Des chercheurs ont mis au point un "câble résonant" permettant de transmettre de l'information par vibration électronique. Ce procédé quantique pourrait contribuer au développement d'un nouveau type d'ordinateurs...

Des chercheurs ont mis au point un "câble résonant" permettant de transmettre de l'information par vibration électronique. Ce procédé quantique pourrait contribuer au développement d'un nouveau type d'ordinateurs. 
 
Les premiers pas vers l'ordinateur quantique du futur seront peut-être ceux des chercheurs du National Institute of Standards and Technology (NIST). Ces derniers auraient en effet réussi à faire circuler de l'information entre deux "atomes artificiels" par vibration électronique, ce, à travers un micro-câble d'aluminium. Cette performance pourrait ouvrir la voie au développement d'applications informatiques dites quantiques, par opposition à nos systèmes actuels, parcourus par des courants électriques. Et les propriétés de ce "câble résonant", dont les circuits superconducteurs ne comportent aucune résistance électrique, de laisser penser que l'ordinateur du futur n'est peut-être plus très loin.      
 
Un procédé adaptable
 
Par extrapolation, le fonctionnement d'un tel procédé au sein d'un système informatisé permettrait d'augmenter de façon exponentielle sa rapidité d'exécution pour la plupart des tâches. Les chercheurs du NIST évoquent notamment la recherche sur base de données et le décryptage de codes. En outre, ce câble superconducteur serait, le cas échéant, plus simple à adapter que ses procédés concurrents dans le cadre d'une production industrielle. L'utilisation d'atomes individuels serait plus particulièrement visée. Via ce nouveau moyen de transmettre et de stocker les données, le qubit quantique viendrait remplacer le traditionnel bit comme mode binaire régissant le fonctionnement de nos ordinateurs.
 
Démultiplier la vitesse de calcul
 
Rappelons que le qubit est capable de décliner simultanément les valeurs binaires 1 et 0 par un processus de superposition.

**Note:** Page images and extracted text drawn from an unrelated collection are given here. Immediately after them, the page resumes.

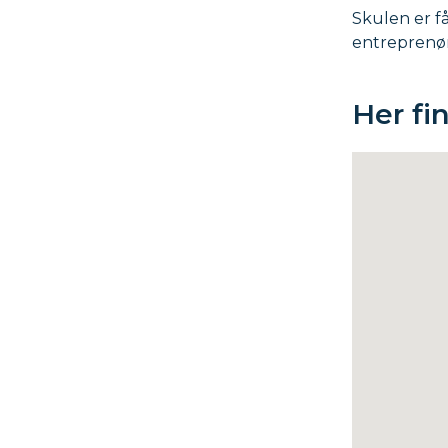
Skulen er f
entreprenør
Her fi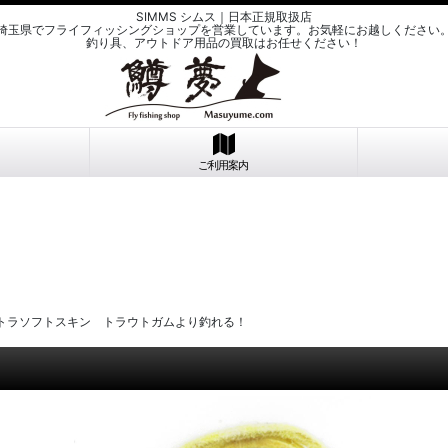
SIMMS シムス｜日本正規取扱店
埼玉県でフライフィッシングショップを営業しています。お気軽にお越しください
釣り具、アウトドア用品の買取はお任せください！
ご利用案内
トラソフトスキン トラウトガムより釣れる！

Une propriété qui permettrait de démultiplier les capacités de calcul. "Nous avons testé un nouveau composant pour les systèmes d'information quantiques. Cette découverte est significative dans la mesure où il est possible d'associer des qubits entre eux et de transférer aisément de l'information des uns aux autres via ce simple composant", a souligné Ray Simmonds, physicien au NIST. C'est en effet un véritable bus quantique que les chercheurs américains sont pour la première fois parvenus à faire fonctionner. Faisant suite à l'actuel bus informatique, ce dernier pourrait introduire la mécanique quantique au cœur de nos systèmes. Les conclusions de ces travaux paraîtront dans l'édition du 27 septembre de la revue scientifique Nature.